2. Start environment (Must have Java 8+ installed)

$ ### TERMINAL 1 - ZooKeeper ###
$ # I had to build a project first. If you have the same problem do this
$ # ./gradlew jar -PscalaVersion=2.13.8

$ # Start the ZooKeeper service
$ bin/zookeeper-server-start.sh config/zookeeper.properties
$ ### TERMINAL 2 - Kafka Broker ###
$ # Start the Kafka broker service
$ bin/kafka-server-start.sh config/server.properties

3. Create a topic

$ ### TERMINAL 3 - Client ###
$ bin/kafka-topics.sh --create --topic quickstart-events --bootstrap-server localhost:9092

4. Write some events

$ ### TERMINAL 3 - Client ###
$ bin/kafka-console-producer.sh --topic quickstart-events --bootstrap-server localhost:9092
> Random chimp event
> Random chimp event 2 Return of Harambe
$ CTRL + C # To quit producer

5. Read some events

$ ### TERMINAL 3 - Client ###
$ bin/kafka-console-consumer.sh --topic quickstart-events --from-beginning --bootstrap-server localhost:9092
Random chimp event
Random chimp event 2 Return of Harambe
$ CTRL + C # To quit consumer

Who uses it?

Kafka is used by some of the largest companies in the world.
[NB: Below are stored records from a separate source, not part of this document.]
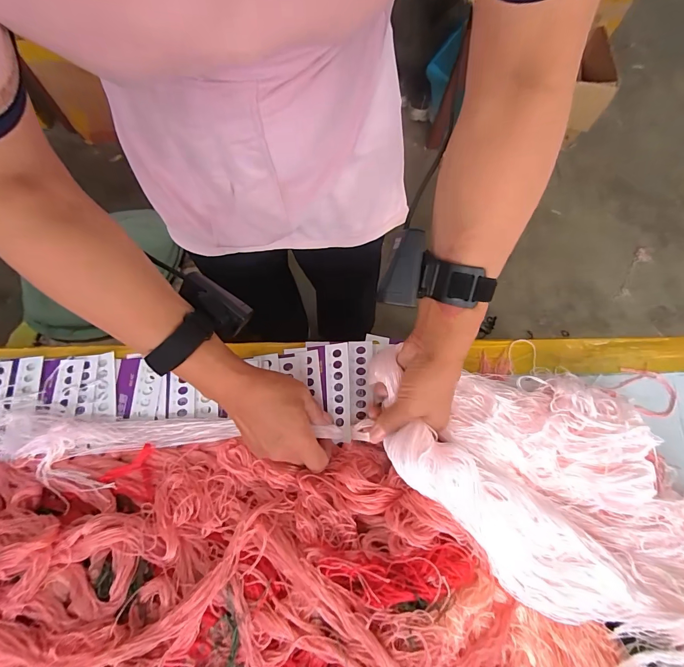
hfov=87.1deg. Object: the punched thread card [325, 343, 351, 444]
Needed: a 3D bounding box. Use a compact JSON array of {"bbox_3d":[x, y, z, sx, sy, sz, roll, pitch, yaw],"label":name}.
[{"bbox_3d":[-0.004,0.069,0.425,0.029,0.009,0.114,-9,75,23],"label":"punched thread card"}]

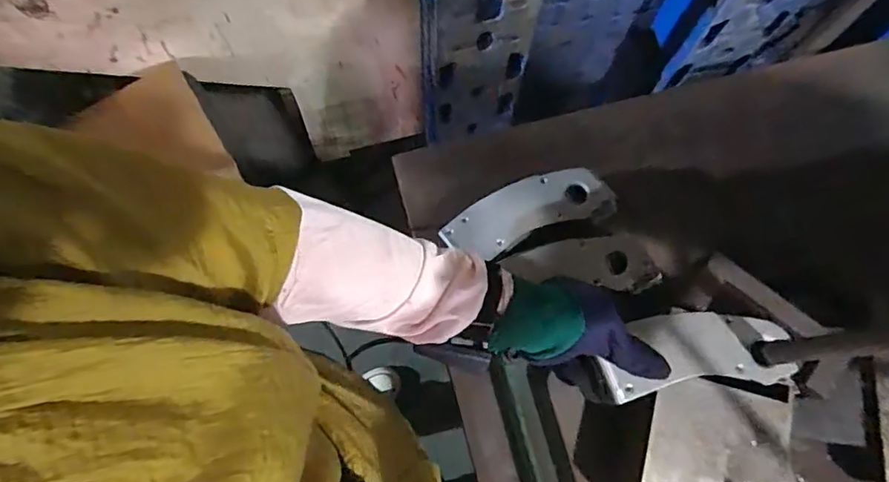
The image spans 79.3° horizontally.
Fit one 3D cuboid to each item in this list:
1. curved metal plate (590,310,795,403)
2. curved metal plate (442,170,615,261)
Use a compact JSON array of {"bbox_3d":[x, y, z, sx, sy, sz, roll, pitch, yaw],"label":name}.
[{"bbox_3d":[0.217,0.097,0.469,0.160,0.015,0.068,-9,74,-3],"label":"curved metal plate"},{"bbox_3d":[0.089,-0.031,0.587,0.179,0.014,0.068,-21,79,6],"label":"curved metal plate"}]

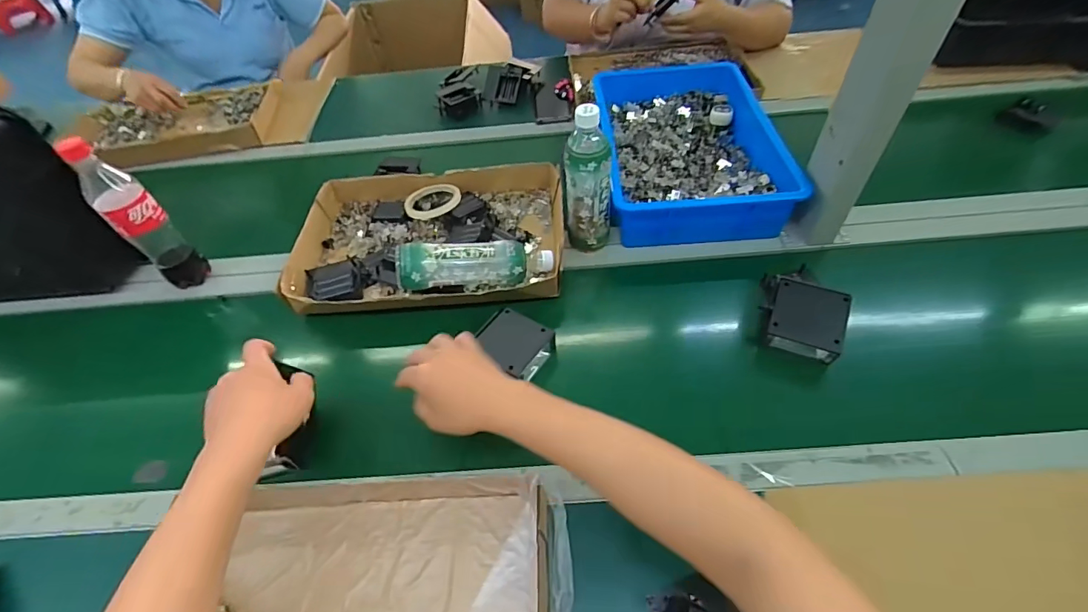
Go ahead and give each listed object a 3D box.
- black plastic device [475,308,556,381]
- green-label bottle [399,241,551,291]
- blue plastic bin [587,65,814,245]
[{"bbox_3d":[-0.038,0.056,0.617,0.091,0.048,0.078,27,58,24],"label":"black plastic device"},{"bbox_3d":[-0.098,-0.058,0.676,0.209,0.070,0.064,-3,50,-17],"label":"green-label bottle"},{"bbox_3d":[0.243,-0.287,0.823,0.282,0.083,0.440,-3,51,3],"label":"blue plastic bin"}]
It is the most popular open-source stream-processing software for collecting, processing, storing, and analyzing data at scale.

Kafka allows organizations to modernize their data strategies with event streaming architecture. It’s used in every industry. From computer software, financial services, healthcare to government and transportation.

Minimalist icons of companies that use Apache Kafka in shades of green

Company Use Cases

  • Pinterest — Powers real-time predictive budgeting system of their advertising infrastructure. Spend predictions are more accurate.
  • Adidas — Integrates source systems. Enables teams to implement real-time event processing (monitoring, analytics & reporting solutions).
  • Trivago — Stream processing of application logs.
  • Uber — Overall infrastructure stack. Powers various online and near realtime use-cases.
  • Spotify — Part of their log delivery system.
  • Netflix — Real-time monitoring and event-processing pipeline

--

--